** Work request **
Copy the part of the article on the nurses' sick-out that opens with the words containing "Public Hospitals Authority" and closes with "who called in sick.", changing "Managing Director" to "General Manager".

** Text block **
########

By JUAN MCCARTNEY ~ Guardian Senior Reporter ~ juan@nasguard.com:
Health care workers in public hospitals and clinics throughout the country struggled to meet patients' needs for the second day in a row yesterday as a sick-out being conducted by the Bahamas Nurses Union (BNU) escalated.
The nurses are protesting the government's decision to put off their health insurance benefit in the upcoming fiscal year because it is cash-strapped.
Public Hospitals Authority (PHA) Managing Director Herbert Brown said 149 nurses employed in public hospitals called in sick yesterday; 130 PHA nurses called in sick on Monday, according to Brown. This is in addition to some of the nurses employed by the Ministry of Health who called in sick.
BNU President Cleola Hamilton told The Nassau Guardian yesterday that she is sure the government is "understanding what the value of nurses are up to this point."
"One of the things that I am observing is what limit the government will go to [until it will] compromise the health of the nation," she said. "It's not really the nurses; it's the government. So a good thing for you to do would be to call them and ask them to what limit they intend to go to [until it will] compromise the health of the nation. That would be a good question for them."
When asked how long the sick-out would continue, Hamilton said, "It's all up to the government."
"I am home in my bed, not feeling very well, and I'm sure most of the nurses are feeling the same way," she said yesterday morning.
Minister of Health Dr. Hubert Minnis did not return messages left for him up to press time, and Brown said that he had "received no word from policymakers regarding this matter."
Ministers were in their weekly Cabinet meeting yesterday.
Minnis is expected to deliver his contribution to the 2009/2010 budget debate in the House of Assembly today. It is unclear if he will address the matter of the sick-out at that time.
Brown said that 25 nurses called in sick at Rand Memorial Hospital in Grand Bahama yesterday. At Princess Margaret Hospital (PMH) on New Providence, 74 nurses called in yesterday, said Brown, adding that at the Sandilands Rehabilitation Centre 50 nurses called in sick.

########

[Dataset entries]
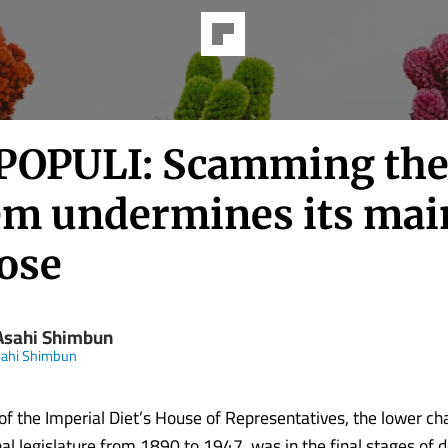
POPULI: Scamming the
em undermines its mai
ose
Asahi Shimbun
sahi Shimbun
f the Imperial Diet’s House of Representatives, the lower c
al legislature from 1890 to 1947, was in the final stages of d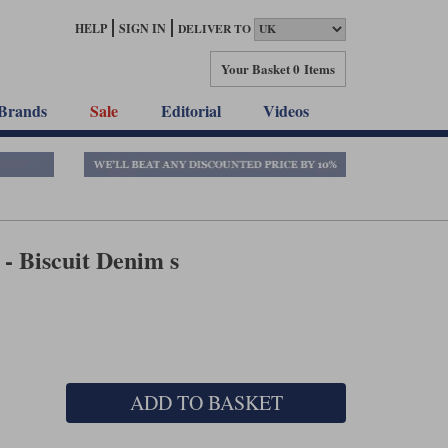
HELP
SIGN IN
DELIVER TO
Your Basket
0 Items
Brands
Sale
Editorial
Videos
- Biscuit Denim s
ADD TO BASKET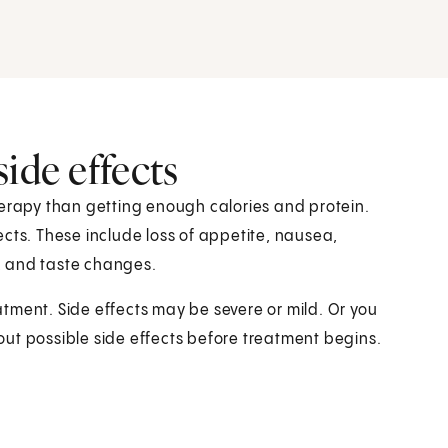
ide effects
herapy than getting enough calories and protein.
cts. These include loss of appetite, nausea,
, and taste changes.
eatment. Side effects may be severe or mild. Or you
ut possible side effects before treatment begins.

########

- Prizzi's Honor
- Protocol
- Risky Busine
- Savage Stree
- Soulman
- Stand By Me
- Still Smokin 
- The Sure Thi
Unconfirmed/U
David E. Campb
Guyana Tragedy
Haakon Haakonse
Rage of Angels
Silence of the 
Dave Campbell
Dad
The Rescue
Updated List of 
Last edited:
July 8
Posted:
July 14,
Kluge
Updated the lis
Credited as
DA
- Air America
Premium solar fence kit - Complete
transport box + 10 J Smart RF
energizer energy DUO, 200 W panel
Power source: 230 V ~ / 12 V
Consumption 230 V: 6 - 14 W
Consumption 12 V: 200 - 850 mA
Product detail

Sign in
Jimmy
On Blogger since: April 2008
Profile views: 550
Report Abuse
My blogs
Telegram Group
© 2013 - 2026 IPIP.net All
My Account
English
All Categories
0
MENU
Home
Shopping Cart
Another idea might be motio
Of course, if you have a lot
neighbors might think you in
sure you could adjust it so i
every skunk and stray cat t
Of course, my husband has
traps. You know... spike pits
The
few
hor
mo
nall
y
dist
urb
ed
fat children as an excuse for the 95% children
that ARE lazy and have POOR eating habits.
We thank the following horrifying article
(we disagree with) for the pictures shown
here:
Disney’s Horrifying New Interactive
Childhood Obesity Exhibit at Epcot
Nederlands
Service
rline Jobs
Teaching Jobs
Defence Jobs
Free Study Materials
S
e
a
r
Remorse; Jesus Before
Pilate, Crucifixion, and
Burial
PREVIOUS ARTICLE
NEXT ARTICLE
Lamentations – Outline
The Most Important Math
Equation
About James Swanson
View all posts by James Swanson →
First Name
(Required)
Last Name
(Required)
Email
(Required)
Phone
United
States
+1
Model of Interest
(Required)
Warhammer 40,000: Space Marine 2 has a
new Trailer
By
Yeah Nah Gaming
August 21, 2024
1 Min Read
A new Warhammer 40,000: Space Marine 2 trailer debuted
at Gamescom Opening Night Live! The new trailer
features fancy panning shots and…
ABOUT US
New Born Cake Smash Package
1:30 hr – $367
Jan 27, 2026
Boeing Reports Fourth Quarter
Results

########

** Task solution **
Public Hospitals Authority (PHA) General Manager Herbert Brown said 149 nurses employed in public hospitals called in sick yesterday; 130 PHA nurses called in sick on Monday, according to Brown. This is in addition to some of the nurses employed by the Ministry of Health who called in sick.